Concentration rates for the posterior distribution

Question

Sanov's theorem and Dvoretzky–Kiefer–Wolfowitz's inequality tell us how fast the empirical distribution concentrates around the true underlying probabilty distribution.

What is known about the concentration of the posterior distribution ? Do such inequalities exist for a mode, a median, the mean or a sample of the posterior ?

Formally, let $\left\lbrace \mathbb{P}_{\theta} \ : \ \theta \in \Theta \right\rbrace$ be a set of probability distributions on $\mathbb{R}$ and $\mu_0$ a prior on $\Theta$.

Let $\mu_n$ be the posterior distribution, i.e. the regular conditional distribution of $\theta$ given $X_1,...,X_n$ when the distribution of $(\theta,X_1,...,X_n)$ is $\mathbb{P}=\mu_0 \otimes \mathbb{P}_{\theta}^{\otimes n}$. $$\mu_n(A,x_1,...,x_n) = \mathbb{P}(\theta \in A \ | \ X_1 = x_1,...,X_n = x_n)$$ If the model is true, this is indeed the distribution of $\theta$ when one has observed n i.i.d samples $(X_1,...,X_n)$ with values $(x_1,...,x_n)$. Even if the model is false, given $n$ values $(x_1,...,x_n)$, $A \mapsto \mu_n(A,x_1,...,x_n)$ still defines a probability distribution on $\Theta$.

Now if I'm a frequentist, I do not agree that $\theta$ is a random variable, I believe it is a parameter with a true (but unknown) value $\theta_{\text{true}}$ and the data $(X_1,...X_n)$ are then i.i.d with true underlying (but unknown) distribution $\mathbb{P}_{\theta_{\text{true}}}^{\otimes n}$. I then a get a random probability distribution $A \mapsto \mu_n(A,X_1,...,X_n)$ on $\Theta$ for which I can take a mode, a median (if $\Theta$ is a subset of $\mathbb{R})$), the mean (also if $\Theta$ is a subset of $\mathbb{R})$) or even a sample (which are all random quantities because they depend on the data).

I'm looking for finite-time upper bounds on the quantities $\mathbb{P}_{\theta_{\text{true}}}^{\otimes n}\left( \bullet \notin A \right)$ where $\bullet$ stands for the mean, a median, a mode or a sample of the posterior $\mu_n$ and $A$ is a measurable subset of $\Theta$ containing $\theta_{\text{true}}$.

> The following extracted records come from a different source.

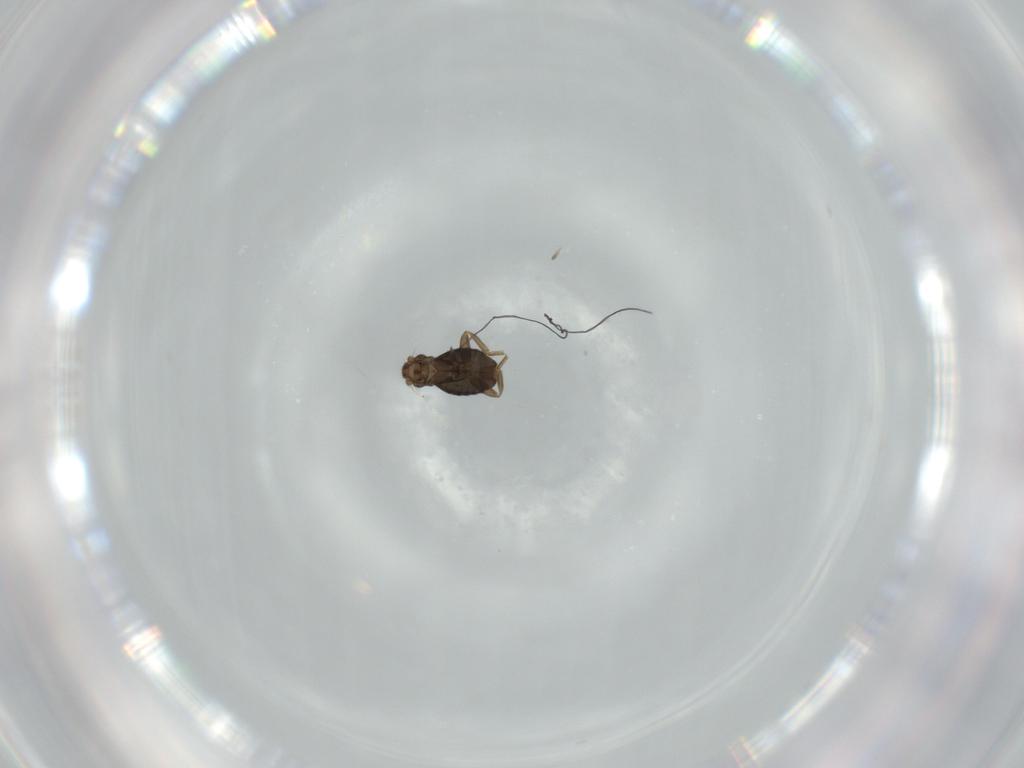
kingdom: Animalia
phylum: Arthropoda
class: Insecta
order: Diptera
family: Phoridae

I don't know much about bayesian statistics and would be happy with results in any setting ($\Theta$ can be as simple as you want, like a standard exponential family, or even the family of Bernoulli distributions, and $A$ can be any specific neighbourhood of $\theta_{\text{true}}$).

Answer 1

Well, in this case, the posterior distribution on $\Theta$, assuming $p_\theta(x)$ is a nice density of the $x_i$s, and assuming $\Theta\subset R$ and $\mu_0$ having density $p_0$ wrt Lebesgue, is $$\frac{p_0(\theta) e^{\sum_{i=1}^n g_\theta(x_i)}}{\int_\Theta p_0(\theta) e^{\sum_{i=1}^n g_\theta(x_i)} d\theta},$$ where $g_\theta(x)=-\log p_\theta(x)$. For $n$ large $$\sum_{i=1}^n g_\theta(x_i)=n \langle L_n, g_\theta(\cdot)\rangle= n \langle p_t,g_\theta(\cdot)\rangle+ \sqrt{n} G_\theta$$ where the error term $G_\theta$ converges to a Gaussian process and $p_t$ is your true distribution. If $\theta\to \langle p_t,g_\theta\rangle$ has a unique minimizer $\hat\theta\in \Theta$, the posterior measure thus will concentrate around $\hat\theta$. In particular, you can (from the estimates on convergence of $L_n$, which are exponential) estimate how fast the convergence toward $\hat \theta$ occur. Is that what you had in mind?

I am sure all this is written in standard references in the statistics literature, however I am no sure where.